Gradually another America began unfolding before my eyes, one that was small-town and robust, the heartland, the America I had envisioned as I was writing my speech, [his address at the 1977 Cavendish Town Meeting] and to which my speech was addressed, I now felt a glimmer of hope that I could connect with this America, warn it of what we had experienced, and perhaps even it to change direction. But how many years would that take, and how much strength?

Then there was the matter of the language. To resurrect and develop my English would have taken time, time that I was loath to spare when there were still tens of thousands of pages connected to the history of the Revolution languishing unread, when so many accounts written down by the aged witnesses of those years were still waiting-not to mention that I needed time to write. It made no sense to take time away from my Russian work, and anyway the texts of my talks would have had to be thought out and homed in Russian.

In the even landscape, the landscape here in Vermont, the woods, and even the changes in the weather, the play of sun, sky and clouds: here I cannot take them in with the same intensity and specificity as in Russia. It all seems to me as if it were in another language, as if something stands between us.

The Magic Stone
As Father and Teacher: In the meantime, our sons were growing. During the warmer half of the year, from April to October, I lived in the cottage by the pond, and early in the morning the boys would make their way in single down the steep path through the majestic sanctuary of the woods to pray with me. We knelt on a bed of pine needles by the bushes, and they repeated after me short prayers and our own special prayer that I had composed: “Grant us, O Lord, to live in health and strength, our minds bright, until the day when you will open our path home to Russia, to labor and to sacrifice ourselves so that she may recover and flourish.” A few steps behind us was a rock that looked very much like a horse, its legs tucked under, a winged horse that have been turned to stone. I told the children, and they believed me, that the horse breathes lightly at night and when Russia will rise again the spell shall be broken, the winged horse will breathe in deep and carry us on its back, through the air, across the North, all the way to Russia...(At bedtime the boys would ask me: You’ll go to the horse tonight, wont you, to check if it’s breathing?)
Several times a day one of the boys would come running down the steep path, brings a number of pages his mother typed out in an initial draft along with her editorial suggestions. Then a little while later, another son, would come to take back the results.
            I now began giving the two older boys lessons in mathematics. ....We also had a blackboard nailed to the wall of the cottage, chalk, notebooks, and tests, everything that was necessary. I would never have thought I’d ever teach mathematics again, though this was definitely going to be the last time. What a wonderful experience, how exquisite our traditional arithmetic, problems are in developing the logic of the questions...
            Immediately after the lesson we would go swimming. The pond is in some places shallow, in other places very deep, and I taught the boys swimming at my side. Water flowing from the mountain is very cold. The older boys would eagerly shout, “Papa, can we swim to the waterfall, can we?”...
            Further up the creek there was a real waterfall that was some fifty feet high, the boys in single file making their way to it and staring at it in awe. It was impressive, even for grown-ups. Two or three years later the older boys, beginning with Yermolai, would start sawing and splitting firewood with me.

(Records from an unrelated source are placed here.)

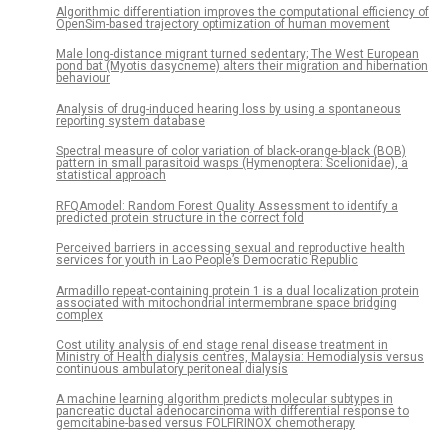
Algorithmic differentiation improves the computational efficiency of
OpenSim-based trajectory optimization of human movement
Male long-distance migrant turned sedentary; The West European
pond bat (Myotis dasycneme) alters their migration and hibernation
behaviour
Analysis of drug-induced hearing loss by using a spontaneous
reporting system database
Spectral measure of color variation of black-orange-black (BOB)
pattern in small parasitoid wasps (Hymenoptera: Scelionidae), a
statistical approach
RFQAmodel: Random Forest Quality Assessment to identify a
predicted protein structure in the correct fold
Perceived barriers in accessing sexual and reproductive health
services for youth in Lao People’s Democratic Republic
Armadillo repeat-containing protein 1 is a dual localization protein
associated with mitochondrial intermembrane space bridging
complex
Cost utility analysis of end stage renal disease treatment in
Ministry of Health dialysis centres, Malaysia: Hemodialysis versus
continuous ambulatory peritoneal dialysis
A machine learning algorithm predicts molecular subtypes in
pancreatic ductal adenocarcinoma with differential response to
gemcitabine-based versus FOLFIRINOX chemotherapy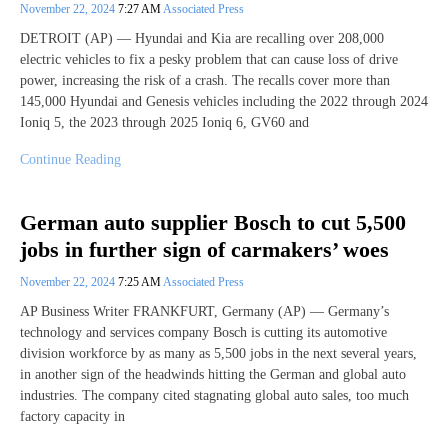
November 22, 2024
7:27 AM
Associated Press
DETROIT (AP) — Hyundai and Kia are recalling over 208,000
electric vehicles to fix a pesky problem that can cause loss of drive
power, increasing the risk of a crash. The recalls cover more than
145,000 Hyundai and Genesis vehicles including the 2022 through 2024
Ioniq 5, the 2023 through 2025 Ioniq 6, GV60 and
Continue Reading
German auto supplier Bosch to cut 5,500
jobs in further sign of carmakers’ woes
November 22, 2024
7:25 AM
Associated Press
AP Business Writer FRANKFURT, Germany (AP) — Germany’s
technology and services company Bosch is cutting its automotive
division workforce by as many as 5,500 jobs in the next several years,
in another sign of the headwinds hitting the German and global auto
industries. The company cited stagnating global auto sales, too much
factory capacity in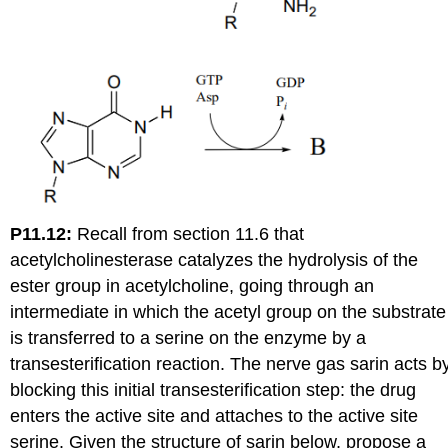
P11.12:
Recall from section 11.6 that
acetylcholinesterase catalyzes the hydrolysis of the
ester group in acetylcholine, going through an
intermediate in which the acetyl group on the substrate
is transferred to a serine on the enzyme by a
transesterification reaction. The nerve gas sarin acts b
blocking this initial transesterification step: the drug
enters the active site and attaches to the active site
serine. Given the structure of sarin below, propose a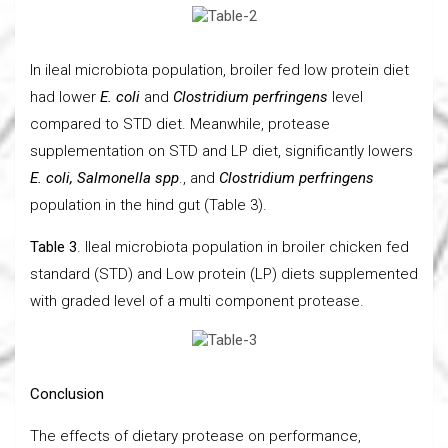
In ileal microbiota population, broiler fed low protein diet
had lower
E. coli
and
Clostridium perfringens
level
compared to STD diet. Meanwhile, protease
supplementation on STD and LP diet, significantly lowers
E. coli, Salmonella spp
., and
Clostridium perfringens
population in the hind gut (Table 3).
Table 3
. Ileal microbiota population in broiler chicken fed
standard (STD) and Low protein (LP) diets supplemented
with graded level of a multi component protease.
Conclusion
The effects of dietary protease on performance,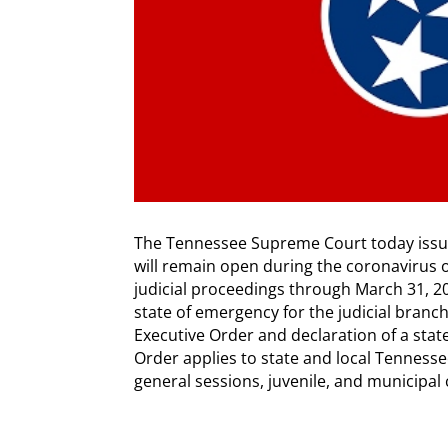
The Tennessee Supreme Court today iss
will remain open during the coronavirus 
judicial proceedings through March 31, 202
state of emergency for the judicial branch
Executive Order and declaration of a sta
Order applies to state and local Tennessee 
general sessions, juvenile, and municipal 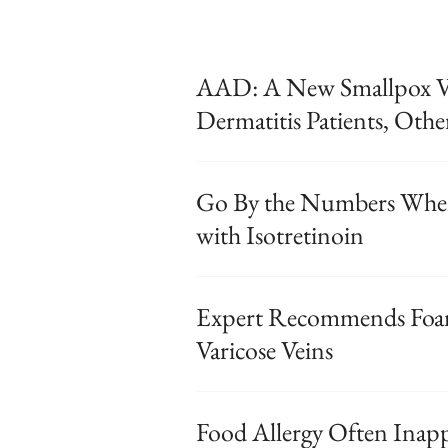
AAD: A New Smallpox Va
Dermatitis Patients, Othe
Go By the Numbers When
with Isotretinoin
Expert Recommends Foam
Varicose Veins
Food Allergy Often Inap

Adjusting to the west It was July 1977. I was feeling smothered, bewildered: how were we to live in the West? The millstone of the KGB had never tired of crushing me, I was used to that, but now a second millstone, the millstone of the West, was descending upon me to grind me all over again (and not for the first time). How were we to live here? In every business, financial, and organizational matter in the West, I always find myself blundering, backed into a corner pulling the short straw, everything in utter confusion, so that there are moments when I simply despair; it is as if I had lost all reason, no longer knew how to act, invariably misstepped! As sharp-eyed as my actions had been in the East, so blind where they in the West. How was I to find my way through this tangle of rules and laws? (Would not a Westerner suddenly dropped into the Soviet Union be just as helpless?) ....
How humiliating and crushing is my realization that over these last years I’ve been nothing but a weakling, an ass, despite all my skill at countering the evils of Soviet society. What confidence I once had with my few kopecks and rubles! Not hundreds of thousands! Things were so different, everything fit into one little wallet. Among the ideas that life has sent me there now comes another, the ordeal of the Western financial system. And I must admit that I am struggling in the face of it; it has been sent down upon me for some reason, but I’m having a hard time bearing up. I wouldn’t care one whit if I could free my mind and soul so I could work. What is degrading is that I’m drowning in a puddle, not in stormy seas (then again, that’s how it always works. I was strong and at times even cheerful in the camps and in prison; cancer didn’t break me, I suffered painful family tribulations, endured years of fear that my clandestine work would fail, but I always lived easily in poverty, got used to it, was adapted only to privation, and now feel perturbed in the face of poverty-free affluence, where no one appreciates anything, where everyone thoughtlessly squanders and allows everything to spill. But on the other hand affluence, and my being freed for many years from having to earn a living to support a large family, have given me the opportunity to move away from the accursed cities into quiet and clean surroundings, freeing up space and time for my main task.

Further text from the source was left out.